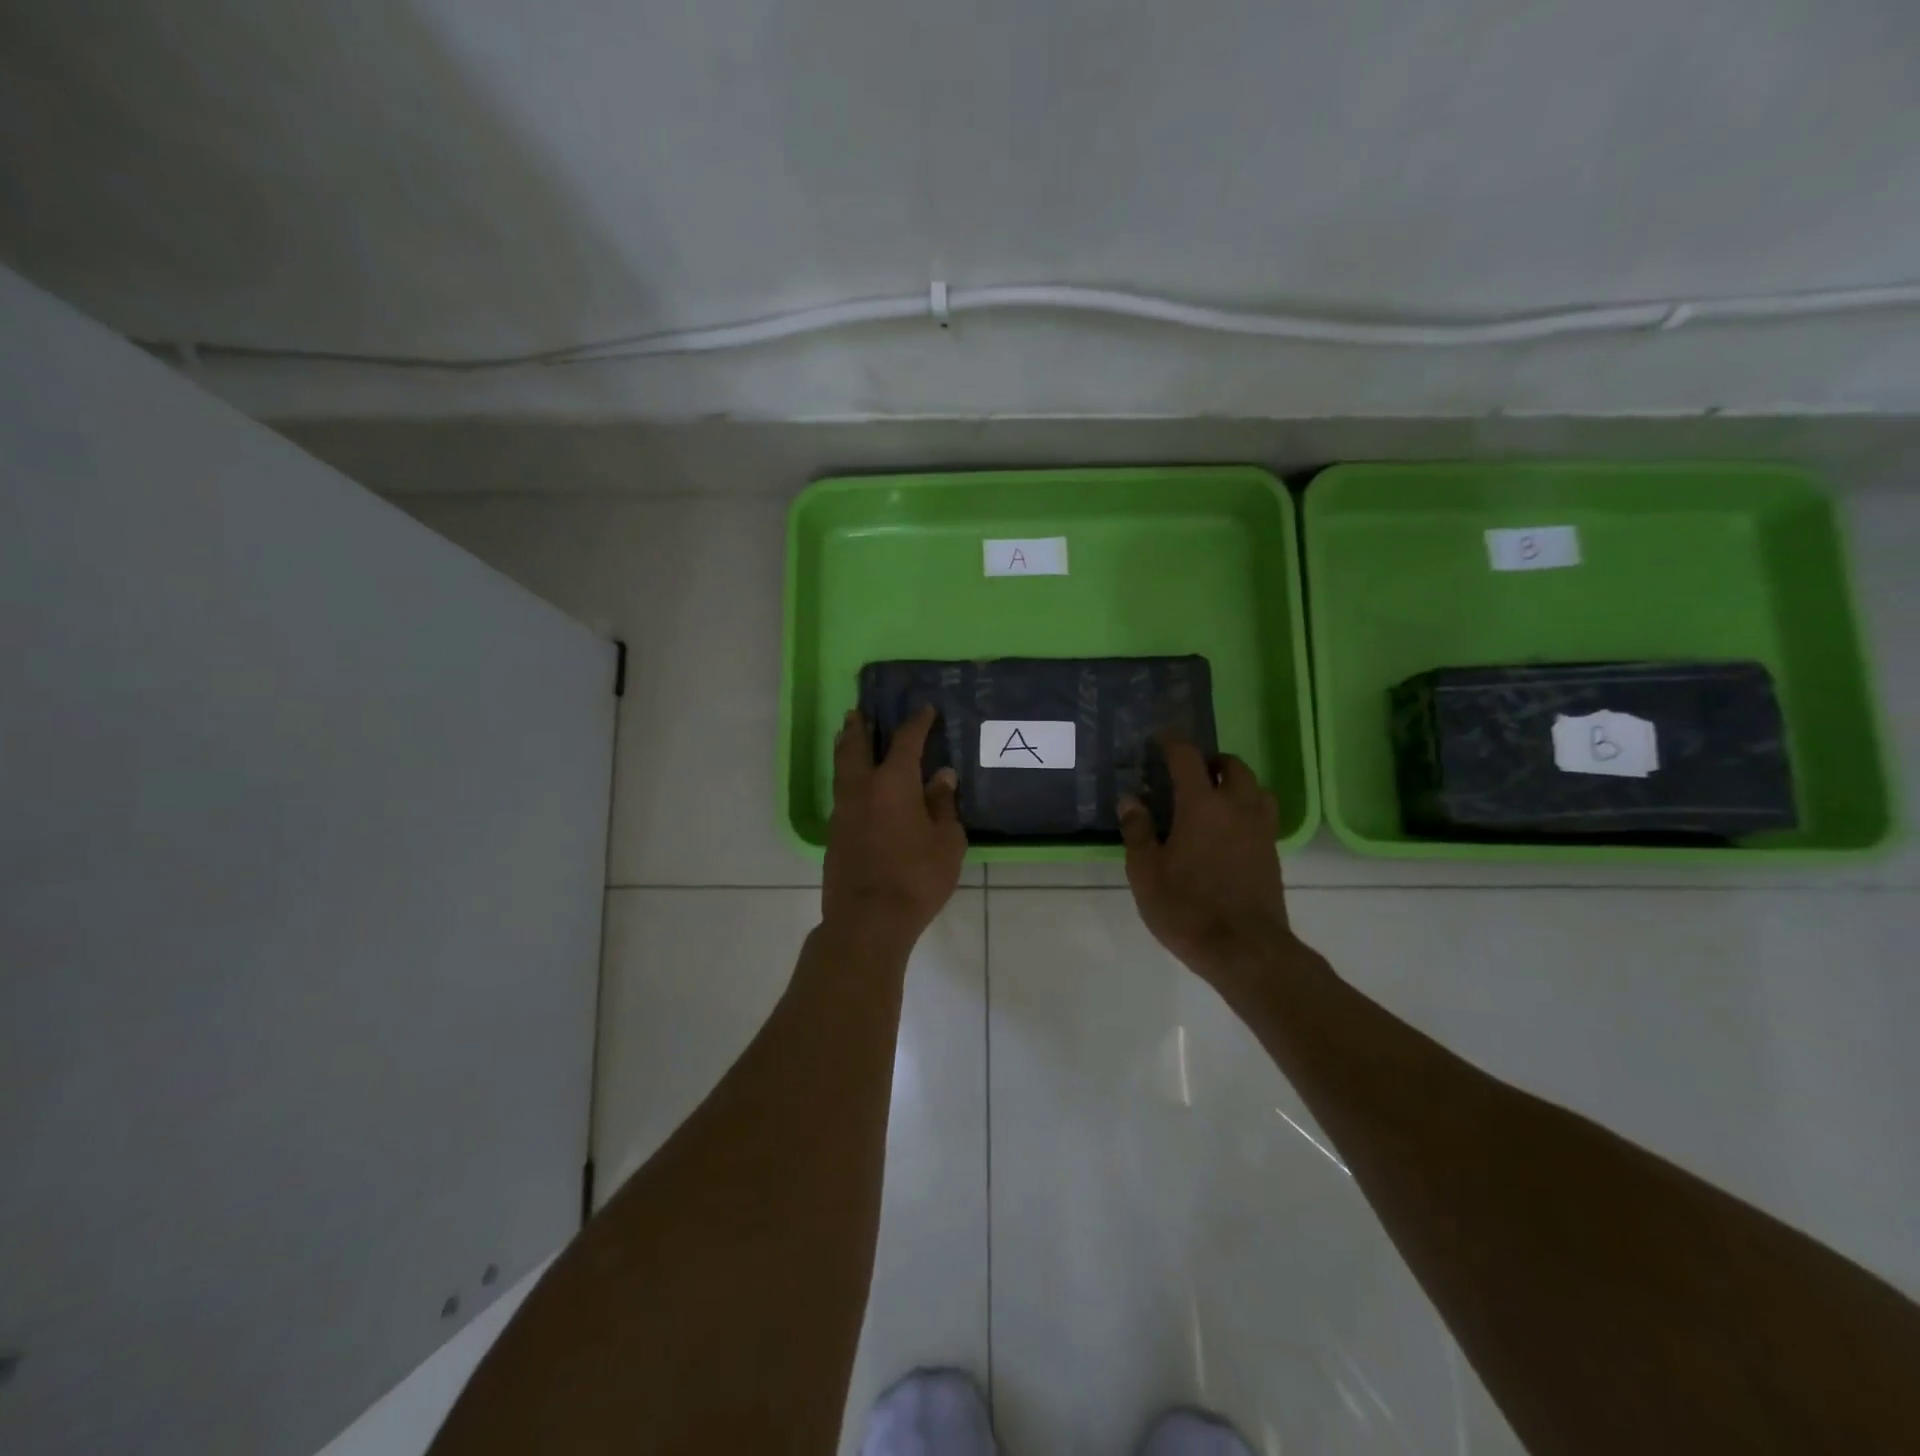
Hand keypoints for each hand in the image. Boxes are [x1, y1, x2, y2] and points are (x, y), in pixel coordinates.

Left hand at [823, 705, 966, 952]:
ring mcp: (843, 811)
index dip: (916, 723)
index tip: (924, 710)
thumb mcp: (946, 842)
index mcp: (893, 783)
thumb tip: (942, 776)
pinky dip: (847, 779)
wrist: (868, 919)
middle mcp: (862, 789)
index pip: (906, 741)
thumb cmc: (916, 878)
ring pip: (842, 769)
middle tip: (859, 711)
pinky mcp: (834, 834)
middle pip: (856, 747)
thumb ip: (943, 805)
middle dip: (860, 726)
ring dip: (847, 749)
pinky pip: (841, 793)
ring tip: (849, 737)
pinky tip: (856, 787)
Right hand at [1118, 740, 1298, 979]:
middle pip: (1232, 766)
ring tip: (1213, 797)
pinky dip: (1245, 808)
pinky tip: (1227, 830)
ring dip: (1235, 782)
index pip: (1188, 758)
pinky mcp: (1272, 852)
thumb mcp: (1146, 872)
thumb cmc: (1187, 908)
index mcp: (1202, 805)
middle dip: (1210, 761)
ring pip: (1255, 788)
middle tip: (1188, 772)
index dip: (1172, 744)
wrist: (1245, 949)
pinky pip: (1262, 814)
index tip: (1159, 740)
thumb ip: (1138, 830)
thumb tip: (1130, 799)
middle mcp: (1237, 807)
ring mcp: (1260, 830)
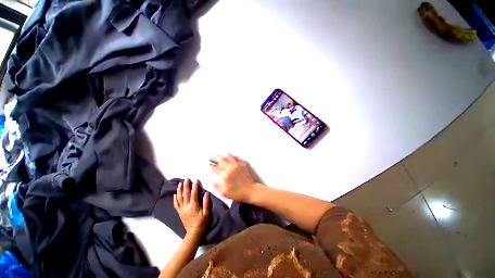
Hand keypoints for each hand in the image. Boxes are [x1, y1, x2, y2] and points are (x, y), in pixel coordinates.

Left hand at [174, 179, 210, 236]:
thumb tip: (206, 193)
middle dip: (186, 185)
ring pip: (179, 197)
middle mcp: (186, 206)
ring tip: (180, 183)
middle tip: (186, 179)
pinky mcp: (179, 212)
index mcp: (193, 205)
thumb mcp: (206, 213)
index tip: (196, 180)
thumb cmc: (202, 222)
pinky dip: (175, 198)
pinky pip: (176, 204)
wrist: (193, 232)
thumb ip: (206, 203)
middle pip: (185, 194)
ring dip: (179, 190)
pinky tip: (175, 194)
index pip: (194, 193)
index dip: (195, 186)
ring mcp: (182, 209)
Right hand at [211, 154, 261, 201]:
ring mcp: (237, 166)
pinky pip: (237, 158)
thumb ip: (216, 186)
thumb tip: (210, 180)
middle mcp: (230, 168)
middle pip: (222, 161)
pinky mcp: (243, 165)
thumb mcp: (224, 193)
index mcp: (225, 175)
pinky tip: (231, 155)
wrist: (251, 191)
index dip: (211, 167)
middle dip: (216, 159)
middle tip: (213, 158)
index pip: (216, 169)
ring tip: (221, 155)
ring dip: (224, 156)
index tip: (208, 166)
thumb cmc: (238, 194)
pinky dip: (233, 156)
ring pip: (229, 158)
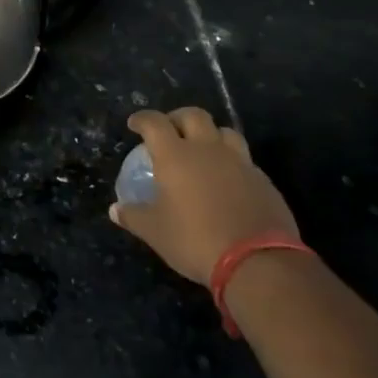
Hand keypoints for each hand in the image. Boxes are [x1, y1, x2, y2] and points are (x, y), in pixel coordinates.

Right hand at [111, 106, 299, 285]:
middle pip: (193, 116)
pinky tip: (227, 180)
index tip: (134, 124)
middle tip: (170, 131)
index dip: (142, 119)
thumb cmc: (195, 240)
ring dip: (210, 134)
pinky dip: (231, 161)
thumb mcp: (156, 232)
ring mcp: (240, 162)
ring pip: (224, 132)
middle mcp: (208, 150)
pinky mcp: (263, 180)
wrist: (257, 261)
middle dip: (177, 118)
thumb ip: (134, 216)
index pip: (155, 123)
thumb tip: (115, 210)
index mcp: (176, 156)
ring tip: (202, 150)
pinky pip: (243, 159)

---

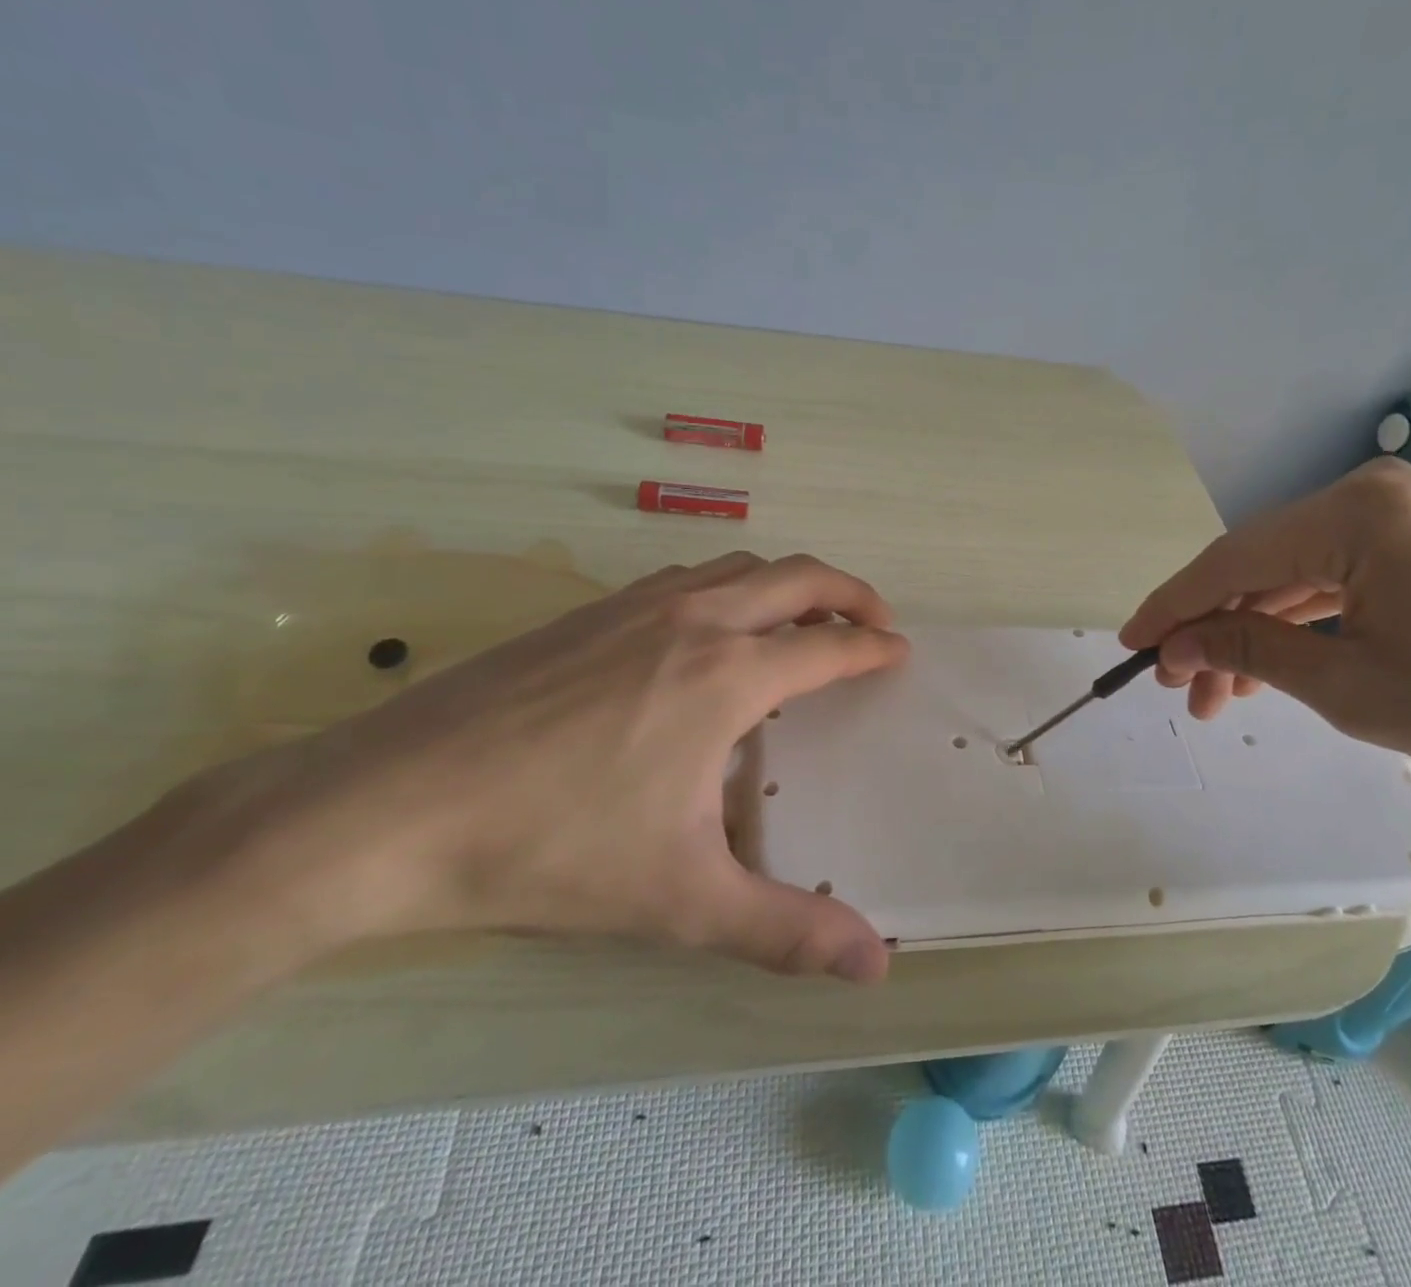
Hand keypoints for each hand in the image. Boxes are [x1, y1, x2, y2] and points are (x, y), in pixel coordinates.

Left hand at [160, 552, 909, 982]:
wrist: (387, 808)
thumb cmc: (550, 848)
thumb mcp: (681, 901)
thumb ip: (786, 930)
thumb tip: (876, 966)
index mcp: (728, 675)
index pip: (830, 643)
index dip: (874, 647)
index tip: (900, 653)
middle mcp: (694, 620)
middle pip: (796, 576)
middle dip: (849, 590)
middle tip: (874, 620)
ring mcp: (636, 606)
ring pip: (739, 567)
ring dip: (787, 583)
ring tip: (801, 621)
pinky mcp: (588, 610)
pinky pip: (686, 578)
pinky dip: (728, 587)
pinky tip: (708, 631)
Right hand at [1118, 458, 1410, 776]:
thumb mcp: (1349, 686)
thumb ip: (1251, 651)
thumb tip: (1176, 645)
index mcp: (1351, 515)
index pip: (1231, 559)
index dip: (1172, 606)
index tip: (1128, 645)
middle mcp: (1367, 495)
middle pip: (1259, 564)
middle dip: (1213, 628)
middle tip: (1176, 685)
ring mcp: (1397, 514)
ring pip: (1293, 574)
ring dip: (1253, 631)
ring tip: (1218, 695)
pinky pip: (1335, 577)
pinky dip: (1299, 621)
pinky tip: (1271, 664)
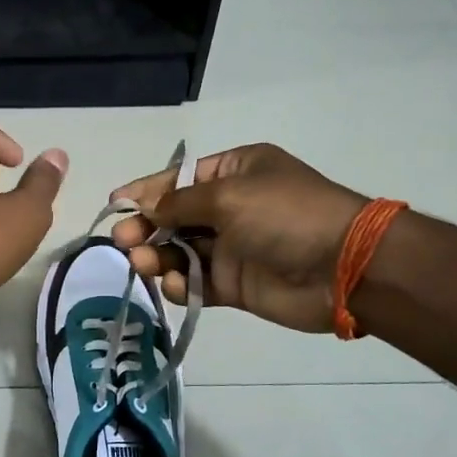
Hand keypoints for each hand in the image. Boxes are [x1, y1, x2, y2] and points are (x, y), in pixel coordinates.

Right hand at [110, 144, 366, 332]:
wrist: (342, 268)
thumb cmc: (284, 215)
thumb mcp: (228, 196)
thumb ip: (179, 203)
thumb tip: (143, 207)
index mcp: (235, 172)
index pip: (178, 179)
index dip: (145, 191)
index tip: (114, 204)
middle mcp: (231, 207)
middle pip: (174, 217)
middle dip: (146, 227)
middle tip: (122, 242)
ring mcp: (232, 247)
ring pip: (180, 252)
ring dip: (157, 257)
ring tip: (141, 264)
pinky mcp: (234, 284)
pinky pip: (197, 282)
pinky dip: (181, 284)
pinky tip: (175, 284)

...

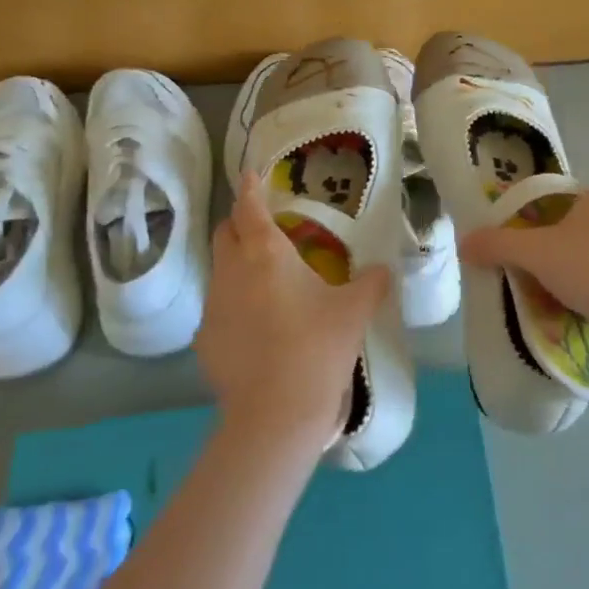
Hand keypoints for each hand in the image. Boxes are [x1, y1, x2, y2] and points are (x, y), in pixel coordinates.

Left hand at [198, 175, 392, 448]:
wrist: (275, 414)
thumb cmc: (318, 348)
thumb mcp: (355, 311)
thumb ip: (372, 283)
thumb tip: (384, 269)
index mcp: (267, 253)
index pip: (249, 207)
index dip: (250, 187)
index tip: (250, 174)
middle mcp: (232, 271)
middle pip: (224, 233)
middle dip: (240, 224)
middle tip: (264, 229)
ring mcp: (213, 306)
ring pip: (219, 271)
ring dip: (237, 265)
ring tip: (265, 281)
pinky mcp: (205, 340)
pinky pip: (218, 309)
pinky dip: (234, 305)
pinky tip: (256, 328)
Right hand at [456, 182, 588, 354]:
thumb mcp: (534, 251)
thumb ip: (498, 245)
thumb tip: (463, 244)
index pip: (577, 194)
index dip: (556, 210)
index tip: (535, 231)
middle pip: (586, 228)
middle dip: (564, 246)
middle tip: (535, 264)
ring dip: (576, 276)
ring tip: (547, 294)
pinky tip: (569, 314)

→ Work instruction: Your answer must be the exact lines from the records above, from the one containing "index pip: (1231, 559)" through the one containing "pinky tip: (175, 284)", both included, with every picture left out.

→ Written reply:
index pip: (1231, 559)
index dip: (1172, 606)
index tip: (1128, 645)
middle mcp: (1367, 495)
middle pip: (1259, 564)
middle dip: (1213, 628)
middle tip: (1176, 685)
ring mcp: (1397, 514)
ring pip: (1293, 574)
ring dip: (1253, 631)
ring tip: (1218, 695)
pinky pip: (1335, 577)
pinky dip: (1299, 621)
pinky tip: (1271, 664)
Hand keypoints for each hand in the image. Boxes are [x1, y1, x2, y2] and points are (x, y), in pixel coordinates.

Right hand at [110, 144, 366, 332]:
wrist: (342, 268)
thumb cmc: (284, 215)
thumb mcp: (228, 196)
thumb ip: (179, 203)
thumb tip: (143, 207)
index mcp: (235, 172)
index pip: (178, 179)
index dip: (145, 191)
index tip: (114, 204)
middle mcp: (231, 207)
middle pip: (174, 217)
middle dip: (146, 227)
middle tip: (122, 242)
ring mcp: (232, 247)
ring pip: (180, 252)
ring dip: (157, 257)
ring tip: (141, 264)
pinky mcp: (234, 284)
pinky pip: (197, 282)
pinky dip: (181, 284)
pinky tip: (175, 284)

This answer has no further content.